◆ REQUESTS:
a) Answer these from the text on siting the 100mm anti-tank gun:
(i) What Manhandling number does the D-10 have?
(ii) Which two risks make buildings discourage Overruns?
(iii) What Case A To Hit DRM applies for changing the Covered Arc?
b) Continue the text on siting the 100mm anti-tank gun from the point where it stops.

◆ EXCERPT PROVIDED:
Part of the problem is deciding where to site this powerful weapon. Although it beggars belief, you can actually position this monstrosity inside a building! Despite weighing 4 US tons and having a Manhandling number (M#) of 4, the D-10 is inexplicably not a large target. And because ASL classifies it as an anti-tank (AT) Gun (C2.22), the D-10 meets the requirements of C2.7, allowing it to set up at ground level in a building. Contrast this with the smaller 85mm obr. 44 (Russian Ordnance Note 17), which is classified as an artillery (ART) Gun and is therefore prohibited from setting up in a building, unless Fortified (B23.9).fn1 More on Fortified Buildings later.
Placing my 100mm tank-buster in a (stone) building seems like a no-brainer. Aside from the beneficial Terrain Effects Modifier (TEM)—equivalent to or better than Emplacement TEM (C11.2), buildings tend to discourage Overruns (OVR) due to the risks of Bog (D8.2) and falling into a cellar (B23.41). The latter would be an ignominious end for a Tiger, royal or not. To be fair, woods discourage OVR too. So why bother with brush, grain or orchard, for example? Granted my Gun can set up hidden and Emplaced in these types of Concealment Terrain, but it seems awfully vulnerable to OVR. While certainly true, there is another consideration that be even more important: the ability to fire and hit an enemy vehicle before it can ruin my day.
|100mm PTB obr. 44|
Having agonized over where to place my ginormous can opener, my cunning opponent will typically approach from outside the weapon’s Covered Arc (CA). This sly move has the effect of penalizing any shot I might take due to the application of the Case A To Hit Dice Roll Modifier (DRM) of +3 for changing CA (C5.1). If I was “clever” enough to set up in a building, rubble, or woods, the Case A DRM would be doubled (C5.11). It gets worse.

◆ SUPPLIED MATERIAL:
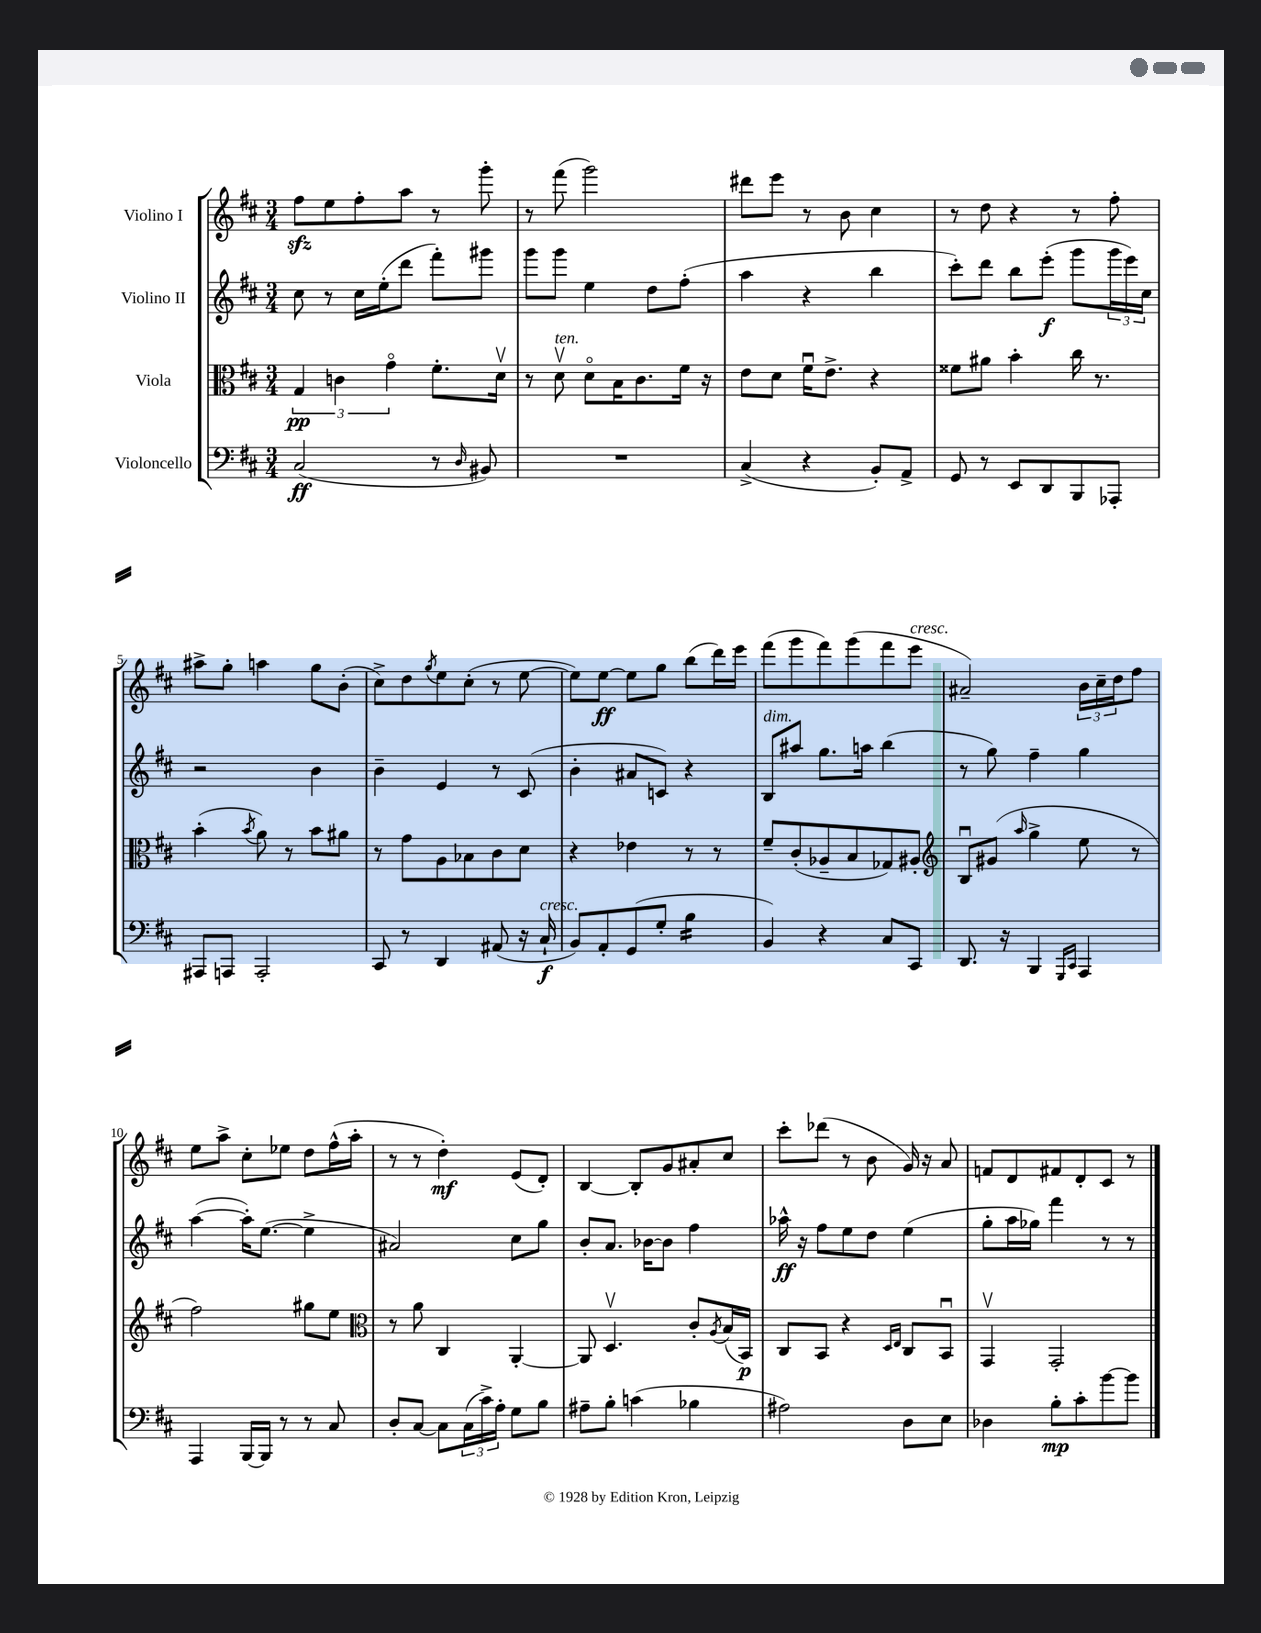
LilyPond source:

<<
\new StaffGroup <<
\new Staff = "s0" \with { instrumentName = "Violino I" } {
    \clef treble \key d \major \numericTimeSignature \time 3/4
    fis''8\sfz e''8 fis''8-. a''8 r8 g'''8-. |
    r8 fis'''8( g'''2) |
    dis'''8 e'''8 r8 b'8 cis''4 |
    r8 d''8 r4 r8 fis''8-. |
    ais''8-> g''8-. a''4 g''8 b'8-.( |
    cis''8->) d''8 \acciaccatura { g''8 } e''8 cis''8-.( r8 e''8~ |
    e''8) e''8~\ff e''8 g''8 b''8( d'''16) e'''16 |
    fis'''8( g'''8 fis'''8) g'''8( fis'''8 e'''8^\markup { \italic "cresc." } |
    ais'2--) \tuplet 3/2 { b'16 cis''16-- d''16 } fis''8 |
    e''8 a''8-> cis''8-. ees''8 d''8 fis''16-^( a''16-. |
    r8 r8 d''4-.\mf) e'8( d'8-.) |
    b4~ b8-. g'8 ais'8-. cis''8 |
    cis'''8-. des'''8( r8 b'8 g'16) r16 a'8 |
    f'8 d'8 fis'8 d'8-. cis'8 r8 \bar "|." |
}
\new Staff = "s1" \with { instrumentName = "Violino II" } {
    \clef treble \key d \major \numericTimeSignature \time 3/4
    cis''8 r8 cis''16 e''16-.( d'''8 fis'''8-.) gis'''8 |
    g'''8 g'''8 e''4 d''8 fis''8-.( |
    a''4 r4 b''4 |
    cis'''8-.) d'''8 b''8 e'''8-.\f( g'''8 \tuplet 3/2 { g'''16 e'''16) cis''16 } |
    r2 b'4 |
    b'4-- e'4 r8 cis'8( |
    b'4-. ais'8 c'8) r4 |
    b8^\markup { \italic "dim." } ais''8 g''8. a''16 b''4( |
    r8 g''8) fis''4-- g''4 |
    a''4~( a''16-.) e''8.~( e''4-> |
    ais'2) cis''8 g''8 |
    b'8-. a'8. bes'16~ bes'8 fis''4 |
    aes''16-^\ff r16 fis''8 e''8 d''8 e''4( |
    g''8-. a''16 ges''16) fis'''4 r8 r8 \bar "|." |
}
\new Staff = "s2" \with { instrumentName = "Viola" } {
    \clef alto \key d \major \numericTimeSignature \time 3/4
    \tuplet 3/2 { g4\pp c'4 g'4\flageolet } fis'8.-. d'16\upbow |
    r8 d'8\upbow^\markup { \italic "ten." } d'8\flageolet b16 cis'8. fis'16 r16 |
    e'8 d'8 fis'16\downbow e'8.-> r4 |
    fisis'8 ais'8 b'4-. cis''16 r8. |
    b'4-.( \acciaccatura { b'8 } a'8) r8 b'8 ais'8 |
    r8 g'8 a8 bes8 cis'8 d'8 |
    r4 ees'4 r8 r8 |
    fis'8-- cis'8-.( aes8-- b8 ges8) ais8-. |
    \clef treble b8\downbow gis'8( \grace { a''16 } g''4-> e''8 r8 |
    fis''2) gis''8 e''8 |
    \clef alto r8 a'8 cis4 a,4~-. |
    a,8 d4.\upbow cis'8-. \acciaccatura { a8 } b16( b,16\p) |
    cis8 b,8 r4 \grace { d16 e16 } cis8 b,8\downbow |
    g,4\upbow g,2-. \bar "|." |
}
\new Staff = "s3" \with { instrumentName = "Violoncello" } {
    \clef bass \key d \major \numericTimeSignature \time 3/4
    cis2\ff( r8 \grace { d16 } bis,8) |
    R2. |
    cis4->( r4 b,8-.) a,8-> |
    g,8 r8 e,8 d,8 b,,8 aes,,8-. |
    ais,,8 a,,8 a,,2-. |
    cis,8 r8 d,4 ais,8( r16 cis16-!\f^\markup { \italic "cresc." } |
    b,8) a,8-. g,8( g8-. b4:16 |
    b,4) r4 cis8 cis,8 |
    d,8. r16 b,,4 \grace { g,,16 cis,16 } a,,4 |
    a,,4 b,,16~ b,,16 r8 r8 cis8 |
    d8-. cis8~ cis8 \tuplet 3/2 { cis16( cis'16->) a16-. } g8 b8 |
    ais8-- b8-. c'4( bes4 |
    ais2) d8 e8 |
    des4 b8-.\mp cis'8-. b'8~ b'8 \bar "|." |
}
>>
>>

◆ RESULTS FOR EACH TASK:
a)
(i) 4
(ii) Bog and falling into a cellar
(iii) +3, doubled if the Gun is in a building, rubble, or woods

b)
When a (non-vehicular) non-turreted (NT) Gun changes its CA to fire, any multiple Rate of Fire (ROF) capability it may have is lowered by one for its next shot (C2.29). There are exceptions to this Conditional ROF rule; we’ll deal with them shortly. In practical terms, this amounts to my big Gun having no ROF because its printed ROF is 1. In other words, should I miss with the first shot—the most likely outcome—any second shot would be as Intensive Fire (C5.6). On the plus side, Case A may no longer apply, while target Acquisition (C6.51) would. But the risk of malfunction (C5.62) just tripled!
It gets decidedly dire if your Gun has no ROF to lower. Consider the mighty 15cm sIG33 infantry (INF) Gun below. Should it change CA to fire, it is thereafter marked with an Intensive Fire counter, even if it did not use Intensive Fire for that shot. The counter serves to remind players that the Gun may not use Intensive Fire for the remainder of that player turn. The lone exception is OVR Prevention (C5.64).
|150mm sIG 33|
One takeaway is that if your Gun has virtually no prospect of a second shot after changing CA, it may be better to avoid setting it up in a building, rubble or woods where your one and only shot could be subject to the doubling of Case A. But what about a Gun with a ROF of 2 or more? Is there any advantage to be gained from setting up in anti-OVR terrain? There could be.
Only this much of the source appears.